Um dos grandes avanços da MP é o incentivo ao estabelecimento de "operações especiais" - novas rotas que as companhias poderão oferecer, em caráter experimental, ligando um porto a outro.
Para testar uma rota doméstica, fica-se temporariamente livre da exigência de ter frota própria (pelo menos um navio importado ou construído no Brasil) para a obtenção do registro como empresas brasileira de navegação (EBN).
Pelo prazo máximo de quatro anos, a EBN poderá afretar embarcações sem essa obrigação. A ideia é permitir um teste que abra caminho para o estabelecimento de rotas mais duradouras.
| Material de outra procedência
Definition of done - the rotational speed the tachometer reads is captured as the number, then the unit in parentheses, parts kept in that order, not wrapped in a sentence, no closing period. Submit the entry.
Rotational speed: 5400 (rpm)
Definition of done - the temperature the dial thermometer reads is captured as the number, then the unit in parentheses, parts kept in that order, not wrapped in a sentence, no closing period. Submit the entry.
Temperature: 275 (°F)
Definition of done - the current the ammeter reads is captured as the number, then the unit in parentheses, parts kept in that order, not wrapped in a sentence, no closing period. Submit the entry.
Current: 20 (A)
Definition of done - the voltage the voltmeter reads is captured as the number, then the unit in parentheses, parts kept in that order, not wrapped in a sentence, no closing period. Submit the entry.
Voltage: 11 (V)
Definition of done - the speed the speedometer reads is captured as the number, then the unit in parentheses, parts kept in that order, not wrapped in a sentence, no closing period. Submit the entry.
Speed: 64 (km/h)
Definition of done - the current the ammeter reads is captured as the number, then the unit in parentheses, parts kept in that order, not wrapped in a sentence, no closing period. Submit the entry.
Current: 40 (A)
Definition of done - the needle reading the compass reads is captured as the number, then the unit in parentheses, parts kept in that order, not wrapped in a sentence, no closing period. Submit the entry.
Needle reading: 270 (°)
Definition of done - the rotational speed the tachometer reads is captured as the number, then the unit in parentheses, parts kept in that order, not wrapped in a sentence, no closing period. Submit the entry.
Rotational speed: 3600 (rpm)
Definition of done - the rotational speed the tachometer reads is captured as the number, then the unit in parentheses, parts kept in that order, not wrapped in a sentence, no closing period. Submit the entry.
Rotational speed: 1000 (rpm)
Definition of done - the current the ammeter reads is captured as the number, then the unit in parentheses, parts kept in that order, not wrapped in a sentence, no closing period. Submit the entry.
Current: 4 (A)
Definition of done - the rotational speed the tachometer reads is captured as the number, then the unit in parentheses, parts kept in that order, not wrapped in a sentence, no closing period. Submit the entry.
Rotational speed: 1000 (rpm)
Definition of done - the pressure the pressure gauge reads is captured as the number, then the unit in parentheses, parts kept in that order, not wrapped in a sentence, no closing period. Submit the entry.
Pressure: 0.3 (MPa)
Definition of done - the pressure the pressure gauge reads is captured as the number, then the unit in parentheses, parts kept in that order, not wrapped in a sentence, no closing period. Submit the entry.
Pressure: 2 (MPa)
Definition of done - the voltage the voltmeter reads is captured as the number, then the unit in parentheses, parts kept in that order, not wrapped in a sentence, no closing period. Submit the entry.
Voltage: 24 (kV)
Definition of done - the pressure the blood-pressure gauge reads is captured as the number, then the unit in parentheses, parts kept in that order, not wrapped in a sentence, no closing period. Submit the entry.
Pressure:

Hoje um dos maiores entraves para o desenvolvimento da cabotagem é a falta de regularidade das operações. "A gente está invertendo a lógica", explica o diretor do Departamento de Navegação e Hidrovias do Ministério da Infraestrutura, Dino Antunes Batista. "Hoje as empresas precisam investir para entrar no mercado. Agora elas poderão entrar no mercado e depois decidir o quanto devem investir."
Quando não houver disponibilidade de infraestrutura no porto de origem ou de destino, com um terminal apto para movimentar cargas transportadas nessas linhas experimentais, as empresas poderão explorar terminais por meio de um procedimento simplificado - também por até quatro anos. Esse processo promete ser menos burocrático do que um contrato de arrendamento de terminal portuário.
As companhias de navegação vão ganhar um estímulo para ampliar a oferta - não apenas em operações especiais - com embarcações estrangeiras. Elas vão ganhar isenção de tributos federais, como Imposto de Importação e PIS/Cofins, ao incorporar navios fabricados no exterior. Esses tributos encarecem os equipamentos em 40% a 50%, segundo estimativas do governo, e vão se transformar em créditos.
Os créditos deverão ser usados necessariamente na indústria naval brasileira. Pode ser no reparo ou na manutenção das embarcações importadas, e não só na construção de navios. Mas os ganhos com a isenção precisarão ser "devolvidos" nos estaleiros nacionais.
Outro obstáculo que o governo pretende destravar com a MP são as garantias para acesso ao bilionário Fundo da Marinha Mercante (FMM). Com taxas diferenciadas de financiamento para construção de navios, o fundo tem sido subaproveitado. O risco dos empréstimos fica com as instituições repassadoras do crédito - BNDES, Banco do Brasil, Caixa, Banco do Nordeste e Banco da Amazônia.
No novo programa, o governo vai colocar em prática a "impenhorabilidade da conta vinculada". Isso significa que uma taxa sobre o valor do frete que é recolhida pela empresa de navegação e vai para ela mesma, em uma conta específica para eventuais financiamentos pelo FMM, não poderá mais ser penhorada. Resultado: os bancos terão garantia e vão se sentir mais confortáveis para repassar recursos do fundo.
Um objetivo adicional da MP é igualar o preço do combustível usado em fretes internacionais (hoje isentos de ICMS) e domésticos (que pagam alíquota de 15% a 18%). A União não pode legislar sobre impostos estaduais, mas encontrou uma solução jurídica para permitir que o governo de cada Estado possa zerar a cobrança. Sem isso, qualquer isenção teria que receber o aval de todos no Confaz.